Bad WN
What is a "bad workernode" ?
Imagine the following situation : a workernode suffers from a serious problem (such as a full /scratch partition for example) that will make every new job crashing quickly. Since on this node, each job will end rapidly, it will be quickly ready for a new job, which will again crash, and so on. The consequence may be that the workernode may empty the queue of the PBS server, crashing all the jobs. This node will act like a kind of "black hole"...
The bad_wn.pl script
As a remedy against "black hole", a bad_wn.pl script was created and put in the /etc/profile.d directory of each workernode. Since a new session is opened by pbs_mom for each job, the script bad_wn.pl (like every script in /etc/profile.d) is launched before the job really start. The role of bad_wn.pl is to detect serious problems on the workernode. If such a problem is detected, the script sends a email to the grid administrators describing the problem, and then it does a sleep of 14 days. The sleep will prevent the job from starting.
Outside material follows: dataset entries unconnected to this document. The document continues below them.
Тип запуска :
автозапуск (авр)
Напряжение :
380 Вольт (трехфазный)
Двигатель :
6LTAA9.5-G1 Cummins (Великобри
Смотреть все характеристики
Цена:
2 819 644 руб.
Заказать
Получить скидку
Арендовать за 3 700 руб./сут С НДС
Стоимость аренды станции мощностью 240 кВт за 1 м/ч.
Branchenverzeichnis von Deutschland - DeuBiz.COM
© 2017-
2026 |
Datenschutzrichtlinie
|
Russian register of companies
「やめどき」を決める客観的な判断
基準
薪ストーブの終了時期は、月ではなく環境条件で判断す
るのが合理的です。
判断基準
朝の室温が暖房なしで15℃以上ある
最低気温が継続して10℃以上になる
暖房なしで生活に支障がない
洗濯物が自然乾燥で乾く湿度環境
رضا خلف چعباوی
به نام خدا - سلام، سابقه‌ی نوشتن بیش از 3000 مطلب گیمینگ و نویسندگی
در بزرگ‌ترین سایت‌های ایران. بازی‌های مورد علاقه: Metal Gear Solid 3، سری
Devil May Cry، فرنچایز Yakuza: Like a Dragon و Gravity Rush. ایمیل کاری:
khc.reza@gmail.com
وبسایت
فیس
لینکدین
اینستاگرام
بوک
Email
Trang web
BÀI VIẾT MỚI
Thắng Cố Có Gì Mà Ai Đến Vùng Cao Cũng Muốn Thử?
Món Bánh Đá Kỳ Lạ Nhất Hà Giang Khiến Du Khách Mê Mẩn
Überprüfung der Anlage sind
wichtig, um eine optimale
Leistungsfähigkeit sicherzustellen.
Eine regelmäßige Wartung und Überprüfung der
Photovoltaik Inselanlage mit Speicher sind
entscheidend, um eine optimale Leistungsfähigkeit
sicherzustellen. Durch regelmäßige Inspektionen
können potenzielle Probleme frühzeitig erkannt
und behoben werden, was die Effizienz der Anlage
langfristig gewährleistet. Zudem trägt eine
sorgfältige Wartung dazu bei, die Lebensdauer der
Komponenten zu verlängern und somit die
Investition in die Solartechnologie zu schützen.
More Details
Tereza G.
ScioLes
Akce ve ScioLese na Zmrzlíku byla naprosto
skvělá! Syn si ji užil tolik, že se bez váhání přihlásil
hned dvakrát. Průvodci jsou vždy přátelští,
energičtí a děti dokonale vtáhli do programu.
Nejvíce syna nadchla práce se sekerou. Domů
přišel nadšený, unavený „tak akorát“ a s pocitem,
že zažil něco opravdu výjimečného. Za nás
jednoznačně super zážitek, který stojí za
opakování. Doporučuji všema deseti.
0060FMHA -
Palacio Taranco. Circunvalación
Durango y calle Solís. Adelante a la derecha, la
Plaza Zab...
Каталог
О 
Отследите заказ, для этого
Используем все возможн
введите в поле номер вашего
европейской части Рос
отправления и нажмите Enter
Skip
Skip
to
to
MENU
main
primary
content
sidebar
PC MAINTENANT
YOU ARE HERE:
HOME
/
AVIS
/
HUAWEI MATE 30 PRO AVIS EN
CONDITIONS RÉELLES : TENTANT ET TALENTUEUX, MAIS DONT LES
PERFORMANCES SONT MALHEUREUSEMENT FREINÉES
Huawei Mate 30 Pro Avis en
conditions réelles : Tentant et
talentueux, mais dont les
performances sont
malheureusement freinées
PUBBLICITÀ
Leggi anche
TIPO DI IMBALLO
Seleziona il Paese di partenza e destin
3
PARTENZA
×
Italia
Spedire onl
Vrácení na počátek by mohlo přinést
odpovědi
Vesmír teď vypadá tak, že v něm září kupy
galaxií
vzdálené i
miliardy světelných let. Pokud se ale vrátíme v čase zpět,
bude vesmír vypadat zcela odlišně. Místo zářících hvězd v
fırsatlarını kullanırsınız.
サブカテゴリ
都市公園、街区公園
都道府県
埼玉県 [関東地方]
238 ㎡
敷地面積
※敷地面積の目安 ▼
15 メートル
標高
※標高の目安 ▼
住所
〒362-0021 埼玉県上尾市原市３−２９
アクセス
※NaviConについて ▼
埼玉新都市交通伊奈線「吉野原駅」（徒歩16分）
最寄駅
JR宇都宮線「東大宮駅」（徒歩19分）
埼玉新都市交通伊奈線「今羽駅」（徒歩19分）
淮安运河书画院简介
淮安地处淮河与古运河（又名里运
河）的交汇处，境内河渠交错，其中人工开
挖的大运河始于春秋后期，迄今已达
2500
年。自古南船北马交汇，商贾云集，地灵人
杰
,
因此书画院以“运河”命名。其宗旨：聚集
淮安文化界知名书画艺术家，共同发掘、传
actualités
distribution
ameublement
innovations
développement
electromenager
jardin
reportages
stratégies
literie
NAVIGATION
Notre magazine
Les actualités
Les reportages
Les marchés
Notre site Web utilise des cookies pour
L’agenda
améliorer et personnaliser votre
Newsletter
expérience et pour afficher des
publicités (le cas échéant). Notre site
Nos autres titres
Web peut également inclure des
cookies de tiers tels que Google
What to do with a workernode signaled as "bad"
Here is a procedure to apply to cure a "bad workernode" :
- Log on to the PBS server and put the workernode offline (pbsnodes -o wn1.iihe.ac.be)
- Log on to the workernode and fix the problem described in the email
- Kill the the sleeping bad_wn.pl script (ps aux | grep bad_wn | xargs kill -SIGTERM). The jobs will start.
- Watch carefully at the evolution of critical parameters of the wn such as free space on partitions (df -ah) and CPU/memory usage (top). If everything evolves in a gentle way, then you can go on to the last step :
- On the PBS server, put the workernode back online (pbsnodes -c wn1.iihe.ac.be).